**Aim:** Convert every line of the material into a Markdown table with two columns, Row and Entry. Number the rows in order and leave out any blank lines.

**Dataset excerpts:**
■ ■ ■ ■
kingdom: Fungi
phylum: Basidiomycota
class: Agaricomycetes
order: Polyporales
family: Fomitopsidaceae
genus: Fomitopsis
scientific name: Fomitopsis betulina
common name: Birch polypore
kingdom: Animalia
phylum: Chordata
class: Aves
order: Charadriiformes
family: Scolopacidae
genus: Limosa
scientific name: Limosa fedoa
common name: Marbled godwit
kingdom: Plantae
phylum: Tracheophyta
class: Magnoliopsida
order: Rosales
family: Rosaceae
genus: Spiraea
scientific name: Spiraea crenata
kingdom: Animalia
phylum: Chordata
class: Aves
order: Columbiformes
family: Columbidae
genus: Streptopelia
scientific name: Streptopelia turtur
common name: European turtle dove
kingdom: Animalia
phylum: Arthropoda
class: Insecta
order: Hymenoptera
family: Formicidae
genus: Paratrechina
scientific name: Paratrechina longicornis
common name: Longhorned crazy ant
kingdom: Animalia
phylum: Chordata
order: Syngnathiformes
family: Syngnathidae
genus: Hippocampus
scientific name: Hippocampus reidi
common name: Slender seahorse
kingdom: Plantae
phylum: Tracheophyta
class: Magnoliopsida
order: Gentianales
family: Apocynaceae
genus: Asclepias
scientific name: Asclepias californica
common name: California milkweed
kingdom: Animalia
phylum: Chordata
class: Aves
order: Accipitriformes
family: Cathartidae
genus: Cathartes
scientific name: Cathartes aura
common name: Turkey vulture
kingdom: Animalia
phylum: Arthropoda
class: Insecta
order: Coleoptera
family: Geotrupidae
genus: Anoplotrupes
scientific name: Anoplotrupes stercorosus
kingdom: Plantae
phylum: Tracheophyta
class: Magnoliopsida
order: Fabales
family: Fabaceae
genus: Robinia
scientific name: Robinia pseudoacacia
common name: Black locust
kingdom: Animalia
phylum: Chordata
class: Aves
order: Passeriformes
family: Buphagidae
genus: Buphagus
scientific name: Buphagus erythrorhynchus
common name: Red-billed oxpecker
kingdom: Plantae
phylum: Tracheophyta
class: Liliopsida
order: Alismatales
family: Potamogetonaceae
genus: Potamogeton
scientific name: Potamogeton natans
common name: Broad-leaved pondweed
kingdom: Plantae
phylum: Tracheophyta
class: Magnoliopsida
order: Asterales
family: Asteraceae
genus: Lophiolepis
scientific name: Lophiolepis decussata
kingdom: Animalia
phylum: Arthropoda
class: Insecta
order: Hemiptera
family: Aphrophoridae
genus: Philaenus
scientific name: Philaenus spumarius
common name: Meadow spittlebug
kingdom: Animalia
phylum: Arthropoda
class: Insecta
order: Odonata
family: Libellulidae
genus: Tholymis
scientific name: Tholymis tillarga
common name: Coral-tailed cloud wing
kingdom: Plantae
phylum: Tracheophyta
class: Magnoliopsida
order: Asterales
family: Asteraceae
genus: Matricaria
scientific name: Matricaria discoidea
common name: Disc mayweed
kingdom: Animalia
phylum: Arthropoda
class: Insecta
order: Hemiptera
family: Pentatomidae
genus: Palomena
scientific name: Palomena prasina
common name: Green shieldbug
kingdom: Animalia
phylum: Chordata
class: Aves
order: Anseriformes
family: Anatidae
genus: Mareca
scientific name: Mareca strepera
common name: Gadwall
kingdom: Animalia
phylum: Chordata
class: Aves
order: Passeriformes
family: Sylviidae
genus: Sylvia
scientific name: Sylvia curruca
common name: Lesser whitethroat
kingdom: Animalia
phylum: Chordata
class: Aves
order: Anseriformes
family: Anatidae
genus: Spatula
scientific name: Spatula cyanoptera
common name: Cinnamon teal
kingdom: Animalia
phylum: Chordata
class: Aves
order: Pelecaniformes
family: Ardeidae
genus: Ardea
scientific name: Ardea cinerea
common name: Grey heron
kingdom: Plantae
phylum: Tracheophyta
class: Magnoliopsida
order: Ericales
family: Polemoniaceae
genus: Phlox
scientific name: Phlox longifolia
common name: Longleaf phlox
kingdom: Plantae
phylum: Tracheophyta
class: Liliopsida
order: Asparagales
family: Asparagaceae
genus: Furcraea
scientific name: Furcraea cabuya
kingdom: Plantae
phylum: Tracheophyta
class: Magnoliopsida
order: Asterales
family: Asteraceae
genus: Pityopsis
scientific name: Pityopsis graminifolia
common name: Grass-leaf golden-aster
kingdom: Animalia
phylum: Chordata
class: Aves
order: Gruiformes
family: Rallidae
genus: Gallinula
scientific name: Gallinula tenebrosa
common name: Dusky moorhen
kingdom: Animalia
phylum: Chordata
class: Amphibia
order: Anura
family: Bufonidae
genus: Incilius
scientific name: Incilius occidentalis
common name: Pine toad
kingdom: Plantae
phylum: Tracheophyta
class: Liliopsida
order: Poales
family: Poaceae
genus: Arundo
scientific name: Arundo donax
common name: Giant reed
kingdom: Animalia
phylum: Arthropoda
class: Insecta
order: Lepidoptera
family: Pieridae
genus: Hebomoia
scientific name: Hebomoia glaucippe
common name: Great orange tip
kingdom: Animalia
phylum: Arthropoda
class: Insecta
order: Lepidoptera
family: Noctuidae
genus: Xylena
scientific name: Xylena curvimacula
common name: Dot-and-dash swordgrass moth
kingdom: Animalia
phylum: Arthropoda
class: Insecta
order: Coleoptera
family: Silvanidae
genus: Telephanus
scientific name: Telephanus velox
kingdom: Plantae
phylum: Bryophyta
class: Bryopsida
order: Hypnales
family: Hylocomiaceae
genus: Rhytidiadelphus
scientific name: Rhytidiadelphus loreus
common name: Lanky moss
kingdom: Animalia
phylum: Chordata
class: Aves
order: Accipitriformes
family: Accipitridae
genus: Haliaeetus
■ ■ ■ ■
**Answer to this task:**
| Row | Entry |
|---|---|
| 1 | kingdom: Fungi |
| 2 | phylum: Basidiomycota |
| 3 | class: Agaricomycetes |
| 4 | order: Polyporales |
| 5 | family: Fomitopsidaceae |
| 6 | genus: Fomitopsis |
| 7 | scientific name: Fomitopsis betulina |
| 8 | common name: Birch polypore |
| 9 | kingdom: Animalia |
| 10 | phylum: Chordata |
| 11 | class: Aves |
| 12 | order: Charadriiformes |
| 13 | family: Scolopacidae |
| 14 | genus: Limosa |
| 15 | scientific name: Limosa fedoa |
| 16 | common name: Marbled godwit |
| 17 | kingdom: Plantae |
| 18 | phylum: Tracheophyta |
| 19 | class: Magnoliopsida |
| 20 | order: Rosales |
| 21 | family: Rosaceae |
| 22 | genus: Spiraea |
| 23 | scientific name: Spiraea crenata |
| 24 | kingdom: Animalia |
| 25 | phylum: Chordata |
| 26 | class: Aves |
| 27 | order: Columbiformes |
| 28 | family: Columbidae |
| 29 | genus: Streptopelia |
| 30 | scientific name: Streptopelia turtur |
| 31 | common name: European turtle dove |
| 32 | kingdom: Animalia |
| 33 | phylum: Arthropoda |
| 34 | class: Insecta |
| 35 | order: Hymenoptera |
| 36 | family: Formicidae |
| 37 | genus: Paratrechina |
| 38 | scientific name: Paratrechina longicornis |
| 39 | common name: Longhorned crazy ant |
| 40 | kingdom: Animalia |
| 41 | phylum: Chordata |
| 42 | order: Syngnathiformes |
| 43 | family: Syngnathidae |
| 44 | genus: Hippocampus |
| 45 | scientific name: Hippocampus reidi |
| 46 | common name: Slender seahorse |
| 47 | kingdom: Plantae |
| 48 | phylum: Tracheophyta |
| 49 | class: Magnoliopsida |
| 50 | order: Gentianales |
| 51 | family: Apocynaceae |
| 52 | genus: Asclepias |
| 53 | scientific name: Asclepias californica |
| 54 | common name: California milkweed |
| 55 | kingdom: Animalia |
| 56 | phylum: Chordata |
| 57 | class: Aves |
| 58 | order: Accipitriformes |
| 59 | family: Cathartidae |
| 60 | genus: Cathartes |
| 61 | scientific name: Cathartes aura |
| 62 | common name: Turkey vulture |
| 63 | kingdom: Animalia |
| 64 | phylum: Arthropoda |
| 65 | class: Insecta |
| 66 | order: Coleoptera |
| 67 | family: Geotrupidae |
| 68 | genus: Anoplotrupes |
| 69 | scientific name: Anoplotrupes stercorosus |
| 70 | kingdom: Plantae |
| 71 | phylum: Tracheophyta |
| 72 | class: Magnoliopsida |
| 73 | order: Fabales |
| 74 | family: Fabaceae |
| 75 | genus: Robinia |
| 76 | scientific name: Robinia pseudoacacia |
| 77 | common name: Black locust |
| 78 | kingdom: Animalia |
| 79 | phylum: Chordata |
| 80 | class: Aves |
| 81 | order: Passeriformes |
| 82 | family: Buphagidae |
| 83 | genus: Buphagus |
| 84 | scientific name: Buphagus erythrorhynchus |
| 85 | common name: Red-billed oxpecker |
| 86 | kingdom: Plantae |
| 87 | phylum: Tracheophyta |
| 88 | class: Liliopsida |
| 89 | order: Alismatales |
| 90 | family: Potamogetonaceae |
| 91 | genus: Potamogeton |
| 92 | scientific name: Potamogeton natans |
| 93 | common name: Broad-leaved pondweed |
| 94 | kingdom: Plantae |
| 95 | phylum: Tracheophyta |
| 96 | class: Magnoliopsida |
| 97 | order: Asterales |
| 98 | family: Asteraceae |
| 99 | genus: Lophiolepis |
| 100 | scientific name: Lophiolepis decussata |
| 101 | kingdom: Animalia |
| 102 | phylum: Arthropoda |
| 103 | class: Insecta |
| 104 | order: Hemiptera |
| 105 | family: Aphrophoridae |
| 106 | genus: Philaenus |
| 107 | scientific name: Philaenus spumarius |
| 108 | common name: Meadow spittlebug |
| 109 | kingdom: Animalia |
| 110 | phylum: Arthropoda |
| 111 | class: Insecta |
| 112 | order: Odonata |
| 113 | family: Libellulidae |
| 114 | genus: Tholymis |
| 115 | scientific name: Tholymis tillarga |
| 116 | common name: Coral-tailed cloud wing |
| 117 | kingdom: Plantae |
| 118 | phylum: Tracheophyta |
| 119 | class: Magnoliopsida |
| 120 | order: Asterales |
| 121 | family: Asteraceae |
| 122 | genus: Matricaria |
| 123 | scientific name: Matricaria discoidea |
| 124 | common name: Disc mayweed |
| 125 | kingdom: Animalia |
| 126 | phylum: Arthropoda |
| 127 | class: Insecta |
| 128 | order: Hemiptera |
| 129 | family: Pentatomidae |
| 130 | genus: Palomena |
| 131 | scientific name: Palomena prasina |
| 132 | common name: Green shieldbug |
| 133 | kingdom: Animalia |
| 134 | phylum: Chordata |
| 135 | class: Aves |
| 136 | order: Anseriformes |
| 137 | family: Anatidae |
| 138 | genus: Mareca |
| 139 | scientific name: Mareca strepera |
| 140 | common name: Gadwall |
| 141 | kingdom: Animalia |
| 142 | phylum: Chordata |
| 143 | class: Aves |
| 144 | order: Passeriformes |
| 145 | family: Sylviidae |
| 146 | genus: Sylvia |
| 147 | scientific name: Sylvia curruca |
| 148 | common name: Lesser whitethroat |
| 149 | kingdom: Animalia |
| 150 | phylum: Chordata |
| 151 | class: Aves |
| 152 | order: Anseriformes |
| 153 | family: Anatidae |
| 154 | genus: Spatula |
| 155 | scientific name: Spatula cyanoptera |
| 156 | common name: Cinnamon teal |
| 157 | kingdom: Animalia |
| 158 | phylum: Chordata |
| 159 | class: Aves |
| 160 | order: Pelecaniformes |
| 161 | family: Ardeidae |
| 162 | genus: Ardea |
| 163 | scientific name: Ardea cinerea |
| 164 | common name: Grey heron |
| 165 | kingdom: Plantae |
| 166 | phylum: Tracheophyta |
| 167 | class: Magnoliopsida |
| 168 | order: Ericales |
| 169 | family: Polemoniaceae |
| 170 | genus: Phlox |
| 171 | scientific name: Phlox longifolia |
| 172 | common name: Longleaf phlox |
| 173 | kingdom: Plantae |
| 174 | phylum: Tracheophyta |
| 175 | class: Liliopsida |
| 176 | order: Asparagales |
| 177 | family: Asparagaceae |
| 178 | genus: Furcraea |
| 179 | scientific name: Furcraea cabuya |
| 180 | kingdom: Plantae |
| 181 | phylum: Tracheophyta |
| 182 | class: Magnoliopsida |
| 183 | order: Asterales |
| 184 | family: Asteraceae |
| 185 | genus: Pityopsis |
| 186 | scientific name: Pityopsis graminifolia |
| 187 | common name: Grass-leaf golden-aster |
| 188 | kingdom: Animalia |
| 189 | phylum: Chordata |
| 190 | class: Aves |
| 191 | order: Gruiformes |
| 192 | family: Rallidae |
| 193 | genus: Gallinula |
| 194 | scientific name: Gallinula tenebrosa |
| 195 | common name: Dusky moorhen |
| 196 | kingdom: Animalia |
| 197 | phylum: Chordata |
| 198 | class: Amphibia |
| 199 | order: Anura |
| 200 | family: Bufonidae |
| 201 | genus: Incilius |
| 202 | scientific name: Incilius occidentalis |
| 203 | common name: Pine toad |
| 204 | kingdom: Plantae |
| 205 | phylum: Tracheophyta |
| 206 | class: Liliopsida |
| 207 | order: Poales |
| 208 | family: Poaceae |
| 209 | genus: Arundo |
| 210 | scientific name: Arundo donax |
| 211 | common name: Giant reed |
| 212 | kingdom: Animalia |
| 213 | phylum: Arthropoda |
| 214 | class: Insecta |
| 215 | order: Lepidoptera |
| 216 | family: Pieridae |
| 217 | genus: Hebomoia |
| 218 | scientific name: Hebomoia glaucippe |
| 219 | common name: Great orange tip |
| 220 | kingdom: Animalia |
| 221 | phylum: Arthropoda |
| 222 | class: Insecta |
| 223 | order: Lepidoptera |
| 224 | family: Noctuidae |
| 225 | genus: Xylena |
| 226 | scientific name: Xylena curvimacula |
| 227 | common name: Dot-and-dash swordgrass moth |
| 228 | kingdom: Animalia |
| 229 | phylum: Arthropoda |
| 230 | class: Insecta |
| 231 | order: Coleoptera |
| 232 | family: Silvanidae |
| 233 | genus: Telephanus |
| 234 | scientific name: Telephanus velox |
| 235 | kingdom: Plantae |
| 236 | phylum: Bryophyta |
| 237 | class: Bryopsida |
| 238 | order: Hypnales |
| 239 | family: Hylocomiaceae |
| 240 | genus: Rhytidiadelphus |
| 241 | scientific name: Rhytidiadelphus loreus |
| 242 | common name: Lanky moss |
| 243 | kingdom: Animalia |
| 244 | phylum: Chordata |
| 245 | class: Aves |
| 246 | order: Accipitriformes |
| 247 | family: Accipitridae |
| 248 | genus: Haliaeetus |